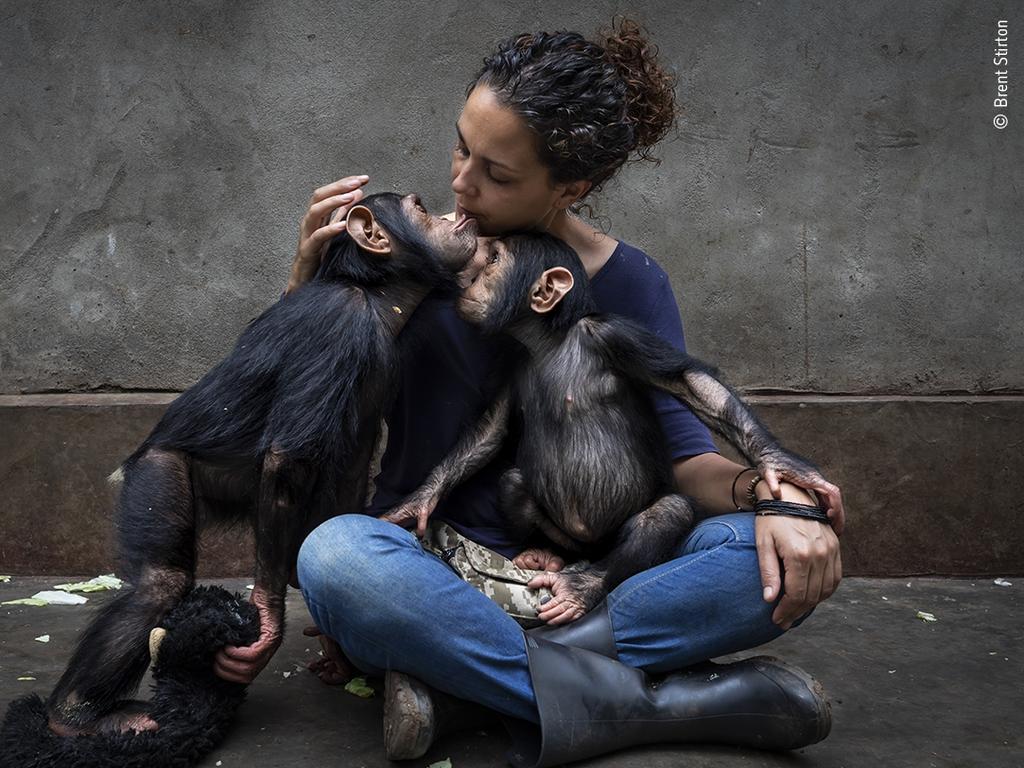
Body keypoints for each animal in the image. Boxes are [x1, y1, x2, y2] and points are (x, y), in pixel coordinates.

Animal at [387, 233, 835, 626]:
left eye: (494, 260)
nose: (474, 275)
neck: (549, 341)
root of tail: (591, 546)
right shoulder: (510, 361)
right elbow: (491, 430)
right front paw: (419, 502)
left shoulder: (615, 335)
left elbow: (689, 383)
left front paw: (780, 463)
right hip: (566, 535)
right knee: (513, 484)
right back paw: (544, 555)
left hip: (616, 539)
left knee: (666, 514)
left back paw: (584, 585)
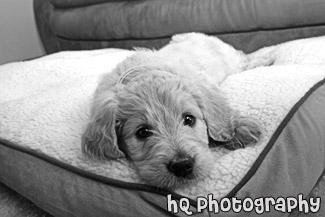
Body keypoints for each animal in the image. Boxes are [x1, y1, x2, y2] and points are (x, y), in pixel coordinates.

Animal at [81, 32, 266, 188]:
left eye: (189, 119)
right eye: (142, 132)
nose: (182, 165)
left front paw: (238, 129)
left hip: (231, 59)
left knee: (246, 60)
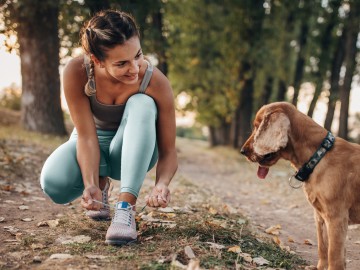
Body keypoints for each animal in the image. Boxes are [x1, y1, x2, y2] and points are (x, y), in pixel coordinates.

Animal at [239, 102, 360, 270]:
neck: (319, 156)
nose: (242, 151)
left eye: (257, 126)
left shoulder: (336, 217)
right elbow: (323, 247)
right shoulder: (320, 216)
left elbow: (334, 256)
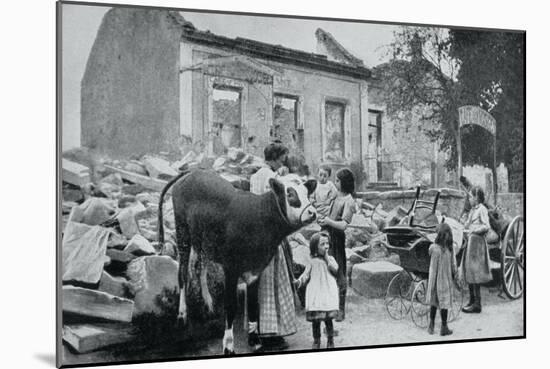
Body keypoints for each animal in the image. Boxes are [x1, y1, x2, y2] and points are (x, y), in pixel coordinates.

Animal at [157, 167, 316, 354]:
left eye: (308, 193)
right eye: (290, 194)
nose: (312, 212)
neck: (259, 218)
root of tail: (191, 172)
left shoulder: (256, 269)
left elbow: (254, 305)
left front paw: (255, 340)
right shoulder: (231, 269)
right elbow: (231, 306)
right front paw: (228, 345)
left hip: (204, 242)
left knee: (199, 267)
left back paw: (208, 305)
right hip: (182, 232)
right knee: (182, 273)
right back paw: (182, 316)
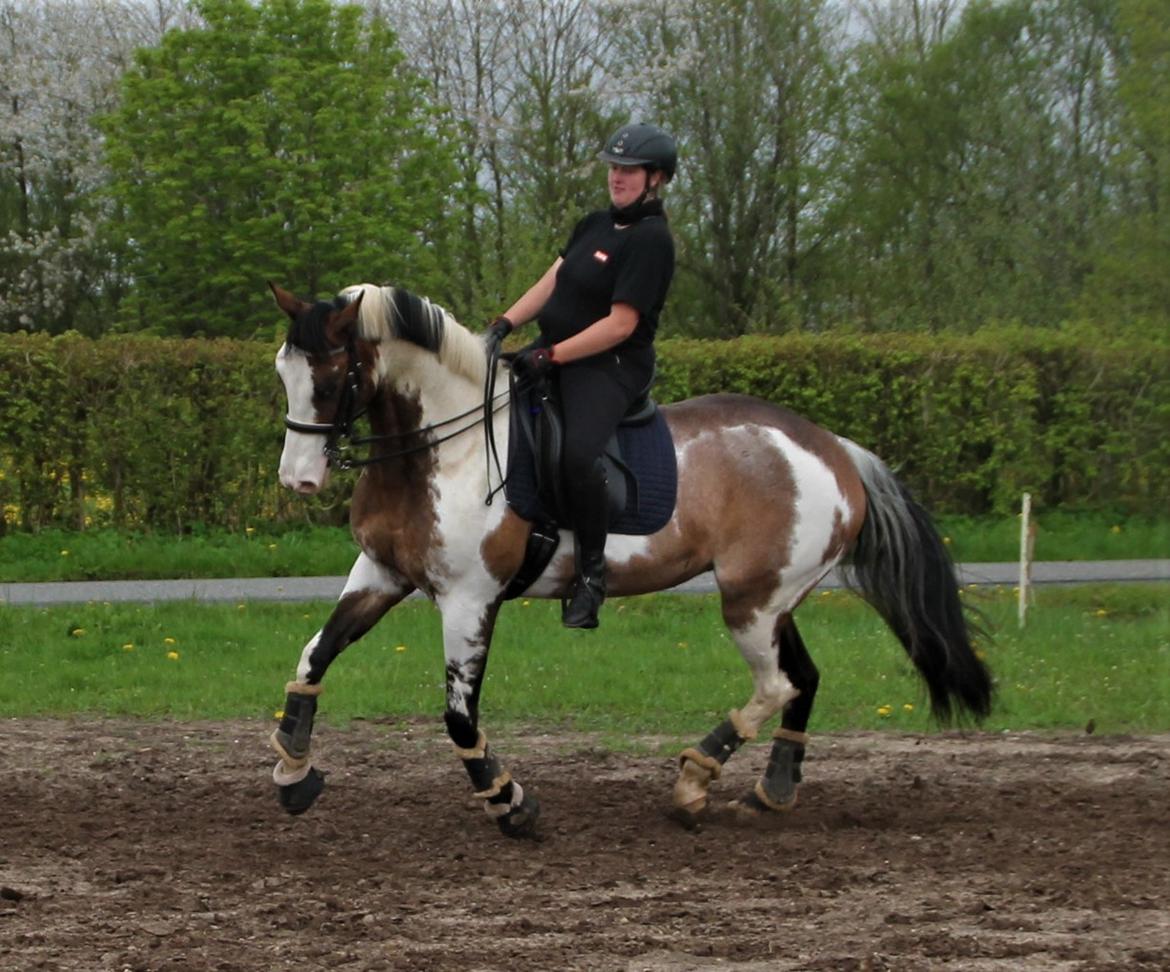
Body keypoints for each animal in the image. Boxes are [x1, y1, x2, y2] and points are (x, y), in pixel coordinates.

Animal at [269, 279, 992, 837]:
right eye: (283, 373)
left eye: (329, 379)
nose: (297, 481)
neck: (442, 450)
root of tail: (833, 447)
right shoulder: (381, 575)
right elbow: (312, 657)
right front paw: (292, 770)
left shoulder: (470, 599)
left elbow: (457, 716)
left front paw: (510, 802)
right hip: (777, 598)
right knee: (804, 679)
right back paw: (772, 790)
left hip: (752, 602)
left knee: (777, 685)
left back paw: (695, 782)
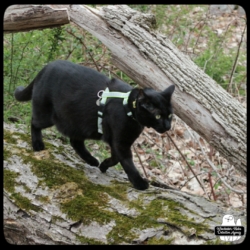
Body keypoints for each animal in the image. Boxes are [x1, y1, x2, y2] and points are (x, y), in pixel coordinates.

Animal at [13, 60, 175, 189]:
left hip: (76, 122)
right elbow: (127, 162)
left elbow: (116, 159)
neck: (128, 107)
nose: (168, 126)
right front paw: (139, 183)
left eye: (170, 116)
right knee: (34, 122)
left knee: (75, 141)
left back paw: (92, 160)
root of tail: (45, 67)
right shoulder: (120, 142)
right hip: (48, 115)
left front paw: (103, 165)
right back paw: (37, 145)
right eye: (158, 116)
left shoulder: (117, 142)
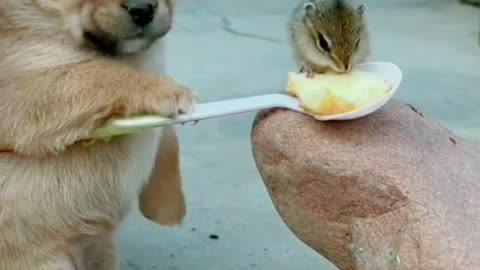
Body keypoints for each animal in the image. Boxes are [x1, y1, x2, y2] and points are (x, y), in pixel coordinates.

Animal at [0, 0, 195, 268]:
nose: (142, 9)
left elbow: (168, 144)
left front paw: (168, 206)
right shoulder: (27, 83)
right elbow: (99, 74)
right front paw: (164, 90)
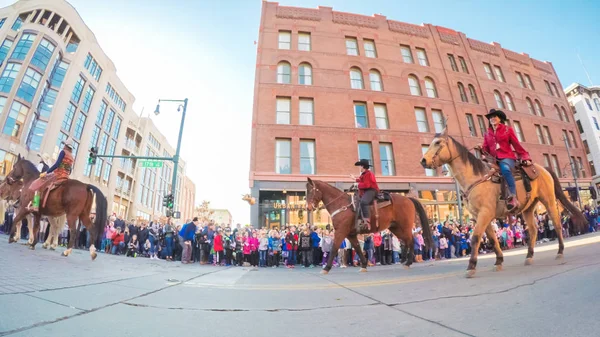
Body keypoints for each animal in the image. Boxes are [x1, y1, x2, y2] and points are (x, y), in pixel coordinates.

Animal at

## Problem description
Check each line of the data above for the string "shoulder" and report only how many lines have it.

## The answer
11